Technology startup Ema, short for Enterprise Machine Assistant, said Tuesday that it has raised $25 million (Rs 207 crore) in funding from a host of investors and that it has emerged from stealth mode.
The startup, which focuses on using generative artificial intelligence (AI) on an enterprise level, said it raised Series A funding from venture capital firms Accel, Section 32, Prosus Ventures and Wipro Ventures.
Prior to that, in July 2023, the startup raised a seed funding round from Venture Highway, AME Cloud Ventures, Frontier Ventures, Maum Group and Firebolt Ventures.
The startup did not disclose the exact amount raised in each of the two rounds.
Founded in March 2023 by Surojit Chatterjee and Souvik Sen, Ema uses its patent-pending technology to boost productivity across every role in the enterprise by automating any complex workflow, standard or specialized.
“Our mission is to transform enterprises and empower every employee to work faster with the help of simple-to-activate, accurate and trustworthy AI employees,” said Chatterjee, co-founder and chief executive officer, Ema.
Prior to founding the startup, Chatterjee was associated with Coinbase and played a key role in their initial public offering in 2021 as its Chief Product Officer. An alumnus of the MIT Sloan School of Management, he has also worked with Google as the vice president and head of product for Google Mobile Ads and Google Shopping.

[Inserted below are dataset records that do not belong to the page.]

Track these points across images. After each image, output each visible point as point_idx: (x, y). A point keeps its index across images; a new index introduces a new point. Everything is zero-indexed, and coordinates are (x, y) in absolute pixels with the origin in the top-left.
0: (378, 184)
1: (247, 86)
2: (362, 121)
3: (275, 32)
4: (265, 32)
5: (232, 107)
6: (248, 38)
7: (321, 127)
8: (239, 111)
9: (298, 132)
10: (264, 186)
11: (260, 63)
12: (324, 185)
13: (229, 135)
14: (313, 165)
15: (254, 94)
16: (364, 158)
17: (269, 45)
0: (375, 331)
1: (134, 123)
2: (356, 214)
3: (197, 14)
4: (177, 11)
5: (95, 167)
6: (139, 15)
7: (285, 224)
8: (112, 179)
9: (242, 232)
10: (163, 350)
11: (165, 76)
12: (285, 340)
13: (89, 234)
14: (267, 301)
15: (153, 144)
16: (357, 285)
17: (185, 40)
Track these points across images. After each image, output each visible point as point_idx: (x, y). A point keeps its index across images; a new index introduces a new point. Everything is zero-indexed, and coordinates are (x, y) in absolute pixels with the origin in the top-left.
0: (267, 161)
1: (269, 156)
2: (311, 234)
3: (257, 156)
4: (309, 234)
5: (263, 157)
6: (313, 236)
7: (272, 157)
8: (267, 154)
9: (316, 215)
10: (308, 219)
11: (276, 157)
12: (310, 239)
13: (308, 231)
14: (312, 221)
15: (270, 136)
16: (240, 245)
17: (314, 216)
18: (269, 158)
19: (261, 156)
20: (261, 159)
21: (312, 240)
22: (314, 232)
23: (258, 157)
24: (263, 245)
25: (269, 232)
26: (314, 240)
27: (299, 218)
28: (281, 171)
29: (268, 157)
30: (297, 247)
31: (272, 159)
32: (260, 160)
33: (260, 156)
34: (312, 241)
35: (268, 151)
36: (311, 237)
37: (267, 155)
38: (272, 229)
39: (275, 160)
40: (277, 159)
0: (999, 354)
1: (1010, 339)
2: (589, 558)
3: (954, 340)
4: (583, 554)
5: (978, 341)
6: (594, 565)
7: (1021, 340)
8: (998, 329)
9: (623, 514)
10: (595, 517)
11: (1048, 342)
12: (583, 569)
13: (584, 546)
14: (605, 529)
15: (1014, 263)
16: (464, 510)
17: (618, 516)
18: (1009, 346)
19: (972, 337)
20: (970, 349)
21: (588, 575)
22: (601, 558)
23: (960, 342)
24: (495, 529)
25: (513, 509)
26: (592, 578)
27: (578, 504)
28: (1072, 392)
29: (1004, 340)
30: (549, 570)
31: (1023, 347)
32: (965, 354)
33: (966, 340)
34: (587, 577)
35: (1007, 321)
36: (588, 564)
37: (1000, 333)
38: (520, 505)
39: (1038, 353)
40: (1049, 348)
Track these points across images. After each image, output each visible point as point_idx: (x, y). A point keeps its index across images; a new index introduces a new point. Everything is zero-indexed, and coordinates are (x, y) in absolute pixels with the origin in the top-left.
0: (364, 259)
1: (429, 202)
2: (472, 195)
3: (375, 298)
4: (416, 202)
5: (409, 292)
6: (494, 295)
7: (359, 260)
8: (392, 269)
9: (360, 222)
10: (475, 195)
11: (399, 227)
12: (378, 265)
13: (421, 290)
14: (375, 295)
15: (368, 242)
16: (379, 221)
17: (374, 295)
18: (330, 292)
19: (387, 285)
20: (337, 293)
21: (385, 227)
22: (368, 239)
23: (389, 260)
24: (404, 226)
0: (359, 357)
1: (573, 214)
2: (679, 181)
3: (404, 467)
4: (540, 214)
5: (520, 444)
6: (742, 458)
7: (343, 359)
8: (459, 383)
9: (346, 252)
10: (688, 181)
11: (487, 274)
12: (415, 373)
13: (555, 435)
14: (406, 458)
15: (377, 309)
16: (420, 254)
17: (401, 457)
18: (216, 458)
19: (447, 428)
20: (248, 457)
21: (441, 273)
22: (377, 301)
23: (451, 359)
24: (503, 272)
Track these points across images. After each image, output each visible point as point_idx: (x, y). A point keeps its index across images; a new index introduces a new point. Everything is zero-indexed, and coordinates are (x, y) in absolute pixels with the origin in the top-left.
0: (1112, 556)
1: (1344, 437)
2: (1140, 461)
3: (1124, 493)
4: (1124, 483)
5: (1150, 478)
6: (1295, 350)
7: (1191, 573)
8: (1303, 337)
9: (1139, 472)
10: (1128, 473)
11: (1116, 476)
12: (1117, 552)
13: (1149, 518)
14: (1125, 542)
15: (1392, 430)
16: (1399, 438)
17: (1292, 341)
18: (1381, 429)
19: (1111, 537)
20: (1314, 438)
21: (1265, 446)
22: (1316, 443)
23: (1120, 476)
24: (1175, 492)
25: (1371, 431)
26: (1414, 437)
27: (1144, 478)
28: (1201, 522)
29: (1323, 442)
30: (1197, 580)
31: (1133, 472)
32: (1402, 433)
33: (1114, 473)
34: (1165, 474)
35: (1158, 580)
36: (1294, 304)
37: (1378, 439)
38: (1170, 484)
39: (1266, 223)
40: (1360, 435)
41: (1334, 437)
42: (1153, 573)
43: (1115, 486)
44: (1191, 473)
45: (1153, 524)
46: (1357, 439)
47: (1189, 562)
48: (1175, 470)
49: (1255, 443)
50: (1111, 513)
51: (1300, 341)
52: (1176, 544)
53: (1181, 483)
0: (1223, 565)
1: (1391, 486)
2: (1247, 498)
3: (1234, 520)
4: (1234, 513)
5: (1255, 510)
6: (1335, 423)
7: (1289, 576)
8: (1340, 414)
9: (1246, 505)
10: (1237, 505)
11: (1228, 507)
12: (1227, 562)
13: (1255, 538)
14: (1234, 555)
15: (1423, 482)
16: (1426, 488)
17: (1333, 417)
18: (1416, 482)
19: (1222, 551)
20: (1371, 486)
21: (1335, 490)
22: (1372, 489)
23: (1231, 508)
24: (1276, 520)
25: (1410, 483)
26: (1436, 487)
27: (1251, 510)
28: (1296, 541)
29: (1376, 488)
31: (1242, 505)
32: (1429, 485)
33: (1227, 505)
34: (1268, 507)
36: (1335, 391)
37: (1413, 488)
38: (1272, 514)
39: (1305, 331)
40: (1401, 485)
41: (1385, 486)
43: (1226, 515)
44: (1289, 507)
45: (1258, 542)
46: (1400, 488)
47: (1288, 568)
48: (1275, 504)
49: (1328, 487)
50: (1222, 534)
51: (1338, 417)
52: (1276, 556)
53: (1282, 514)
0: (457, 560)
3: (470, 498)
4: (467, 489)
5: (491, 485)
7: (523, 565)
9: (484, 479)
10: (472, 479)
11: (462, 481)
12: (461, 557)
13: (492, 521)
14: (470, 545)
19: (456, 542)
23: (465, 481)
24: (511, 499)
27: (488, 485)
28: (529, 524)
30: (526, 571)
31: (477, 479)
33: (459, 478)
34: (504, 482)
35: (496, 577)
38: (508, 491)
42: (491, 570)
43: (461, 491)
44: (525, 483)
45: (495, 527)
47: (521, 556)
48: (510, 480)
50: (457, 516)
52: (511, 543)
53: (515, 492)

Ema says its offering—the so-called Universal AI Employee—is designed to emulate the capabilities of a human employee. The AI system can engage in conversations, comprehend context, take continuous human feedback, reason, make informed decisions, and collaborate with human employees on complex projects. It performs a range of complex tasks across different domains, thus improving tech adoption and boosting productivity. It is built as one platform that integrates with multiple enterprise applications and reduces the hours typically needed for onboarding new technology.
“GenAI has the potential to unlock efficiency in enterprises, which CXOs globally have very well recognised. To enable it at scale will require collaboration between human and AI employees,” said Subrata Mitra, partner, Accel.